#### SOURCE DOCUMENT
A New York State Supreme Court Judge has upheld a law passed in June that ended religious exemptions to vaccinations, passed in the wake of the largest measles outbreak in nearly three decades.
Judge Denise Hartman weighed accounts of the parents who brought the challenge—those saying they planned to leave the state or home-school their children, rather than immunize them—against arguments from New York state’s attorneys who highlighted the risk of death or permanent disability to those who can’t be vaccinated if they catch infectious diseases.
“The Court is hard-pressed to conclude that the plaintiffs have shown that the balance of equities tips decidedly their favor,” she wrote in her 32-page decision Friday.
Judge Hartman said she did find the plaintiffs had established “irreparable harm” after considering the accounts of 330 parents who submitted sworn affidavits to the court. But she cited a litany of legal precedent supporting compulsory vaccination laws, and found it was unlikely their challenge to the new law would prevail.
“For at least a century, the courts have repeatedly upheld the states’ compulsory vaccination laws,” Judge Hartman wrote, and quoting from the 1944 Supreme Court case Prince v Massachusetts, “the right to practice religion does not include liberty to expose the community or the child to communicable disease or the latter to ill health or death.”
In a statement, New York Attorney General Letitia James said she was pleased with Judge’s Hartman’s decision.
“Vaccines ensure the health and safety of our children, our families, and our communities,” she said. “This law will help protect New Yorkers from experiencing any additional public health crises, which is why we vigorously defended it.”
Environmental advocate turned anti-vaccine crusader Robert F. Kennedy had brought the lawsuit against the state in July through his group Children’s Health Defense, on behalf of the around 26,000 children that claimed religious exemption. In mid-August, proponents of the lawsuit traveled to Albany from across the state, lining up around the block, cramming the hallways and an overflow room of an Albany courthouse to hear oral arguments in the case.

#### TASKS FOR THIS EXERCISE
a: Echo the article on the New York vaccination ruling word for word, from "Judge Hartman said" up to and including "Judge’s Hartman’s decision.".
b: Based on the article on the New York vaccination ruling, mark each statement yes or no, and quote the exact words of the article that decide it:
(i) Judge Hartman's decision ran 32 pages.
(ii) Judge Hartman found that the plaintiffs had not established irreparable harm.
(iii) The lawsuit against the state was brought in August.
c: Pick up the article on the New York vaccination ruling after its final sentence and continue writing it.

#### RECORDS
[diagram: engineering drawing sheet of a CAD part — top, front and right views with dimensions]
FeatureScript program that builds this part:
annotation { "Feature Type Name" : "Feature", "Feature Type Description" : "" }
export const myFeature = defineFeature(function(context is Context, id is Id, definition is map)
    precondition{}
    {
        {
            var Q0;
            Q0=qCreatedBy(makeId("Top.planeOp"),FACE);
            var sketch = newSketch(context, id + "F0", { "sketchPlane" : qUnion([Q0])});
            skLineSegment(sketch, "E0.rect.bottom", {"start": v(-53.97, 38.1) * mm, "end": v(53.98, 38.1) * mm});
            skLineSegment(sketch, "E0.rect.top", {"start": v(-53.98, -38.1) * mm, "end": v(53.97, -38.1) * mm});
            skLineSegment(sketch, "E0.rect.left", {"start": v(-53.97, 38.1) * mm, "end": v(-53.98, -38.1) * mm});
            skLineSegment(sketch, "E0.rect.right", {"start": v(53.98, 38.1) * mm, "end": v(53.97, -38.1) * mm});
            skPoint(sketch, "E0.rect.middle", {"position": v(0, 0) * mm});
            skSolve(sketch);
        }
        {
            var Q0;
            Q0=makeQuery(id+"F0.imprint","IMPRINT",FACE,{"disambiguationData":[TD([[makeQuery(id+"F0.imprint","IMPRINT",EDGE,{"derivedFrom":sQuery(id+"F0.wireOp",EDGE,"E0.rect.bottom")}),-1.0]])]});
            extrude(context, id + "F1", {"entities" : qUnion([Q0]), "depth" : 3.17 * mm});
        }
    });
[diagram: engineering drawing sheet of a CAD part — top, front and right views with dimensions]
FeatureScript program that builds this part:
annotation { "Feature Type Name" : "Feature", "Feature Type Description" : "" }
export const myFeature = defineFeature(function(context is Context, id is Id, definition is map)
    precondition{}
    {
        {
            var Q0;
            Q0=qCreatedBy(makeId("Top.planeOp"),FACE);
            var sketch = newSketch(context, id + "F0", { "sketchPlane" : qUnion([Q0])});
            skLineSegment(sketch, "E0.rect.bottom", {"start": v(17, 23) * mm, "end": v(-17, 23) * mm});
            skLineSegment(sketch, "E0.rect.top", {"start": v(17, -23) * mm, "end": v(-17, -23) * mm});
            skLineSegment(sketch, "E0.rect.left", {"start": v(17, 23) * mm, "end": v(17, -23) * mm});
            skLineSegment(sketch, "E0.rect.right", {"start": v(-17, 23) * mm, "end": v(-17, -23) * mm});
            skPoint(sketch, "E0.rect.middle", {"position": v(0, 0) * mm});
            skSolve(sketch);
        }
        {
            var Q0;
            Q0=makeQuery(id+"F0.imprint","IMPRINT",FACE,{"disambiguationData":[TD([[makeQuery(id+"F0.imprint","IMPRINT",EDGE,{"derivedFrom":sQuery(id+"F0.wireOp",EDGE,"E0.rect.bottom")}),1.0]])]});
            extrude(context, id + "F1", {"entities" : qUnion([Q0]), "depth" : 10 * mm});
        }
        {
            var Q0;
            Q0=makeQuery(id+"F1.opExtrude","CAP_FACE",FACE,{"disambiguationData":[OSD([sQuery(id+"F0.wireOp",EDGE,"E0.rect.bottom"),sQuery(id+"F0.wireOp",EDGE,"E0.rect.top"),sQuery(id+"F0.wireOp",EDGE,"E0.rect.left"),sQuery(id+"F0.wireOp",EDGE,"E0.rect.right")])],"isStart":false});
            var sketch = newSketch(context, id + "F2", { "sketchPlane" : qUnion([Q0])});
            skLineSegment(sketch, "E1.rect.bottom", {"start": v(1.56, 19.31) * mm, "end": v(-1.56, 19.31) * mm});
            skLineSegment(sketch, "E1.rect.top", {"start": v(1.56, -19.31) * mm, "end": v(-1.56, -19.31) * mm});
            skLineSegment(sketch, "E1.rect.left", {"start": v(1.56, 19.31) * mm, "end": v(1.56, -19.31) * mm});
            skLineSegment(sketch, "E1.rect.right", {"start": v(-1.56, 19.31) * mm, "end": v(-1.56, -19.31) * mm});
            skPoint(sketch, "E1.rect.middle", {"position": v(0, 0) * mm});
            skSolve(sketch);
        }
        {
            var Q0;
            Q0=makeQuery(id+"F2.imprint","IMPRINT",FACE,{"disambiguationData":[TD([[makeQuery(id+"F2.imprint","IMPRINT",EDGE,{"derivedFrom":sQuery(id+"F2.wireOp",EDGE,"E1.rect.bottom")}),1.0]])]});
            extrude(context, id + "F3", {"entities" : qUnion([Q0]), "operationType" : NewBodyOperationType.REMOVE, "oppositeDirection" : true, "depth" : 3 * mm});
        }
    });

#### TASK RESPONSES
a:
Judge Hartman said she did find the plaintiffs had established “irreparable harm” after considering the accounts of 330 parents who submitted sworn affidavits to the court. But she cited a litany of legal precedent supporting compulsory vaccination laws, and found it was unlikely their challenge to the new law would prevail.
“For at least a century, the courts have repeatedly upheld the states’ compulsory vaccination laws,” Judge Hartman wrote, and quoting from the 1944 Supreme Court case Prince v Massachusetts, “the right to practice religion does not include liberty to expose the community or the child to communicable disease or the latter to ill health or death.”
In a statement, New York Attorney General Letitia James said she was pleased with Judge’s Hartman’s decision.

b:
(i) Yes: "she wrote in her 32-page decision Friday"
(ii) No: "Judge Hartman said she did find the plaintiffs had established “irreparable harm”"
(iii) No: "had brought the lawsuit against the state in July"

c:
Civil rights attorney Michael Sussman, who’s represented Rockland parents in several vaccine-related cases, argued that the religious rights of parents were being infringed upon, and that there had been a climate of hostility towards people’s religious beliefs leading up to the removal of the religious exemptions. Many in the crowd wore white, comparing themselves to “Las madres de Plaza de Mayo,” mothers who protested the murder and disapearance of their children under brutal military rule in Argentina.
Sussman said the plaintiffs plan to appeal Judge Hartman’s decision.
Democratic lawmakers got rid of religious exemptions to vaccines as a way to bolster the states immunization rate, amid the largest measles outbreak since the early 1990’s.
The majority of those sickened were unvaccinated children in Brooklyn and Rockland County, mostly belonging to the tight-knit ultra-Orthodox Jewish religious communities there. While no deaths were associated with the outbreak, more than 1,000 New Yorkers got sick since it began last fall, and dozens were hospitalized.
To combat the outbreak, Rockland County and New York City enacted an array of emergency procedures to try to get more children vaccinated and prohibit unvaccinated children from attending schools.
While anti-vaccination activists have sued local governments and the state multiple times over these changes, judges have mostly ruled against them. Last week, a federal judge denied a request for an injunction on behalf of parents, who had also challenged the state law, on behalf of their children with disabilities who are not vaccinated. After the judge’s decision, attorneys with Children’s Health Defense withdrew the case, records show.
While state lawmakers have tightened vaccine requirements following the measles outbreak, the state’s Health Department recently announced changes of its own regarding immunization.
Earlier this month, the State Health Department changed the process by which children are granted medical exemptions, requiring doctors explain why the vaccine might harm the child in a document submitted to the state. Health officials said the change is a way to preempt what happened in California, after that state removed its philosophical exemption to vaccines back in 2015. In the subsequent years, the rate of students claiming medical exemptions increased by 250 percent, leading critics to believe some parents had traded philosophical exemptions—often informed by misinformation about the supposed dangers of vaccines—for medical ones.
"These regulations will ensure that those who have legitimate medical reasons for not getting vaccinated are still able to obtain medical exemptions, while also preventing abuse of this option by those without such medical conditions,” State Health Commissioner Dr. Howard Zucker said.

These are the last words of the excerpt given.